### WHAT YOU NEED TO DO
Begin with the first line of the material and write out each line exactly, ending with the line that contains "Торговая марка". Pictures are not part of the copy.
-- DATA FOR REVIEW follows --
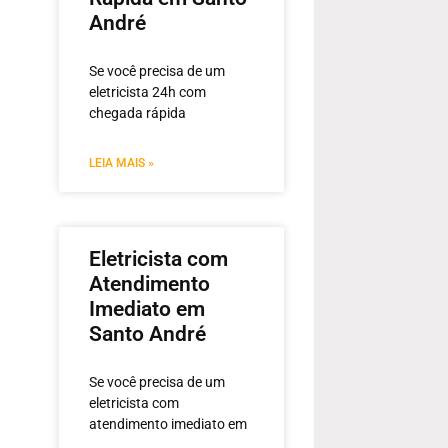
André
Se você precisa de um
eletricista 24h com
chegada rápida
LEIA MAIS »
Eletricista com
Atendimento
Imediato em
Santo André
Se você precisa de um
eletricista com
atendimento imediato em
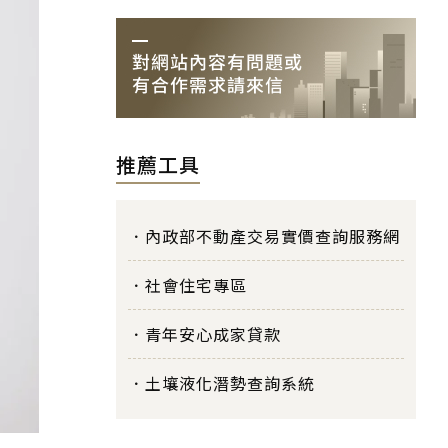
推薦工具
內政部不動產交易實價查詢服務網
社會住宅專區
青年安心成家貸款
土壤液化潛勢查詢系統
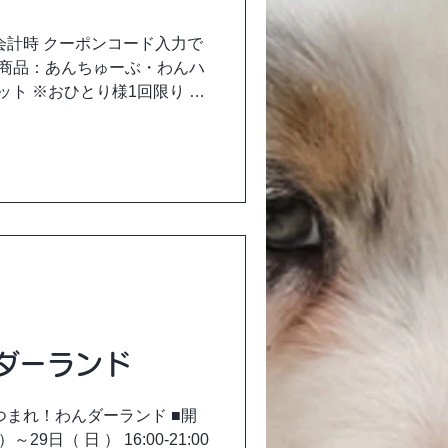
会計時 クーポンコード入力で
限り ク
E10 ...
ダーランド
つまれ！わんダーランド ■開
～29日（ 日 ） 16:00‐21:00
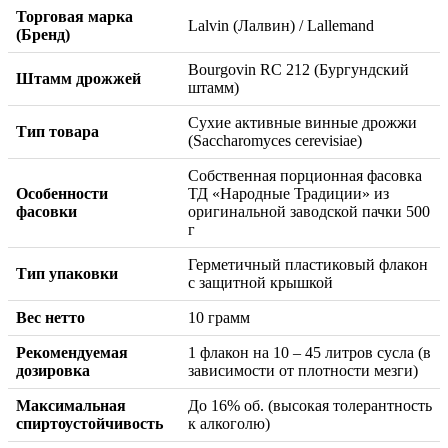
Торговая марка
Lalvin (Лалвин) / Lallemand
(Бренд)
Bourgovin RC 212 (Бургундский
Штамм дрожжей
штамм)
Сухие активные винные дрожжи
Тип товара
(Saccharomyces cerevisiae)
Собственная порционная фасовка
Особенности
ТД «Народные Традиции» из
фасовки
оригинальной заводской пачки 500
г
Герметичный пластиковый флакон
Тип упаковки
с защитной крышкой
Вес нетто
10 грамм
Рекомендуемая
1 флакон на 10 – 45 литров сусла (в
дозировка
зависимости от плотности мезги)
Максимальная
До 16% об. (высокая толерантность
спиртоустойчивость
к алкоголю)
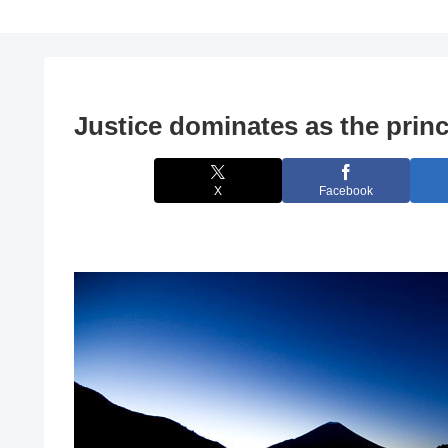
Justice dominates as the princ
X
Facebook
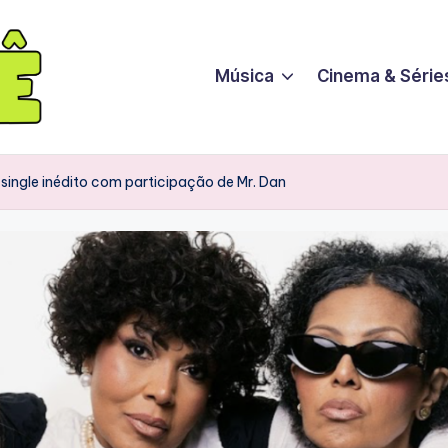
Música
Cinema & Série
 single inédito com participação de Mr. Dan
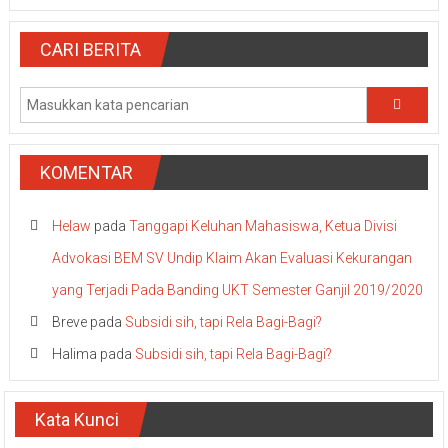
CARI BERITA
KOMENTAR
Helaw
pada
Tanggapi Keluhan Mahasiswa, Ketua Divisi
Advokasi BEM SV Undip Klaim Akan Evaluasi Kekurangan
yang Terjadi Pada Banding UKT Semester Ganjil 2019/2020
Breve
pada
Subsidi sih, tapi Rela Bagi-Bagi?
Halima
pada
Subsidi sih, tapi Rela Bagi-Bagi?
Kata Kunci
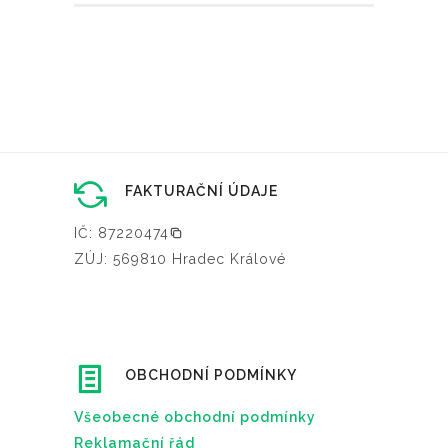
FAKTURAČNÍ ÚDAJE
IČ: 87220474
ZÚJ: 569810 Hradec Králové
OBCHODNÍ PODMÍNKY
Všeobecné obchodní podmínky
Reklamační řád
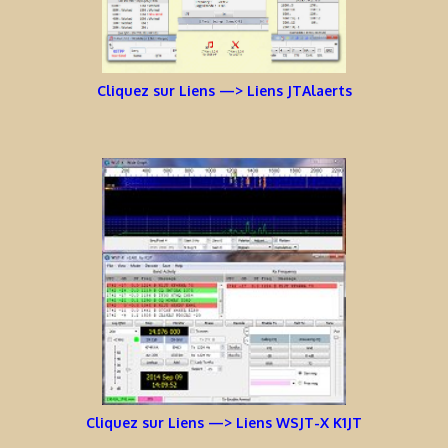
Cliquez sur Liens —> Liens JTAlaerts
Cliquez sur Liens —> Liens WSJT-X K1JT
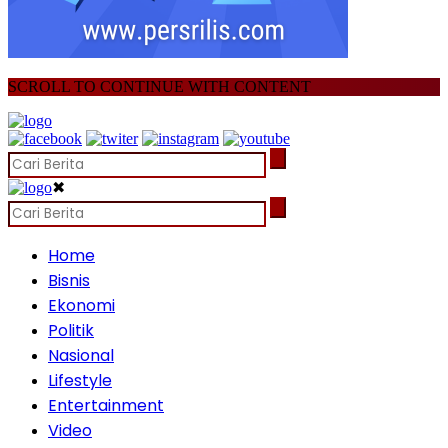
SCROLL TO CONTINUE WITH CONTENT
✖
Home
Bisnis
Ekonomi
Politik
Nasional
Lifestyle
Entertainment
Video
-- DATA FOR REVIEW concluded --
### SOLUTION TO THIS EXERCISE
André
Se você precisa de um
eletricista 24h com
chegada rápida
LEIA MAIS »
Eletricista com
Atendimento
Imediato em
Santo André
Se você precisa de um
eletricista com
atendimento imediato em
推薦工具
內政部不動產交易實價查詢服務網
社會住宅專區
青年安心成家貸款
土壤液化潛勢查詢系統
会計時 クーポンコード入力で
限り ク
E10 ...
ダーランド
つまれ！わんダーランド ■開
～29日（ 日 ） 16:00‐21:00
Торговая марка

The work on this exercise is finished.